Selinexor with bortezomib and dexamethasone is recommended as an option for treating multiple myeloma in adults, only if:

  • they have only had 1 previous line of treatment, and

  • their condition is refractory to both daratumumab and lenalidomide, and

  • the company provides selinexor according to the commercial arrangement (see section 2).

1.2

These recommendations are not intended to affect treatment with selinexor plus bortezomib and dexamethasone that was started in the NHS before this guidance was published. People having treatment outside this recommendation may continue without change to the funding arrangements in place for them before this guidance was published, until they and their NHS clinician consider it appropriate to stop.

Why the committee made these recommendations

For this evaluation, the company asked for selinexor with bortezomib and dexamethasone (selinexor combination) to be considered only as a:

  • second-line treatment for multiple myeloma that is refractory (has not responded) to both daratumumab and lenalidomide, and

  • third-line treatment.

This does not include everyone for whom the selinexor combination is licensed.

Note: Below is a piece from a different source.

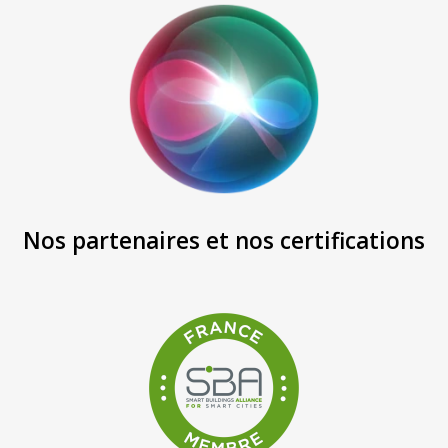
Nos partenaires et nos certifications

Carfilzomib with dexamethasone was the relevant second-line comparator for selinexor combination for the treatment of multiple myeloma that is refractory to daratumumab and lenalidomide. At third line, preferred treatments for multiple myeloma that is still sensitive to lenalidomide include ixazomib with lenalidomide and dexamethasone (ixazomib combination). For multiple myeloma that is refractory to lenalidomide, third-line treatments include panobinostat with bortezomib and dexamethasone (panobinostat combination).

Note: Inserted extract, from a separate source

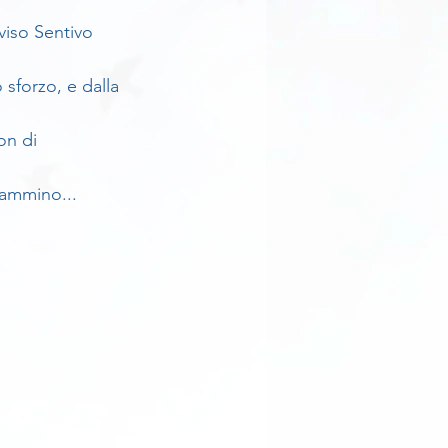
viso Sentivo 
sforzo, e dalla 
n di 
cammino...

Selinexor combination has been directly compared in a clinical trial with bortezomib plus dexamethasone, which is not considered a relevant treatment at second or third line. This clinical trial evidence shows that second-line treatment with selinexor combination increases how long people have before their condition gets worse compared with bortezomib plus dexamethasone. Selinexor combination has only been indirectly compared with carfilzomib plus dexamethasone at second line, or with ixazomib combination or panobinostat combination at third line. These indirect comparisons suggest that there are no statistically significant differences between selinexor combination and these treatments at second and third line on how long people have before their condition gets worse or how long they survive. But, these indirect comparison results are highly uncertain.

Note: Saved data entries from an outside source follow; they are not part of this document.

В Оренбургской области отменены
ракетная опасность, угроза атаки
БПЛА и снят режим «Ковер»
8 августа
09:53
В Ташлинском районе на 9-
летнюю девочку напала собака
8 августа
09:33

The cost-effectiveness estimates for selinexor combination compared with carfilzomib plus dexamethasone at second line are within the range that NICE considers an acceptable use of NHS resources. The cost-effectiveness estimates for selinexor combination compared with ixazomib combination, and panobinostat combination at third line are above what NICE normally considers an acceptable use of NHS resources. So, selinexor combination is only recommended as a second-line treatment for multiple myeloma that is refractory to both daratumumab and lenalidomide.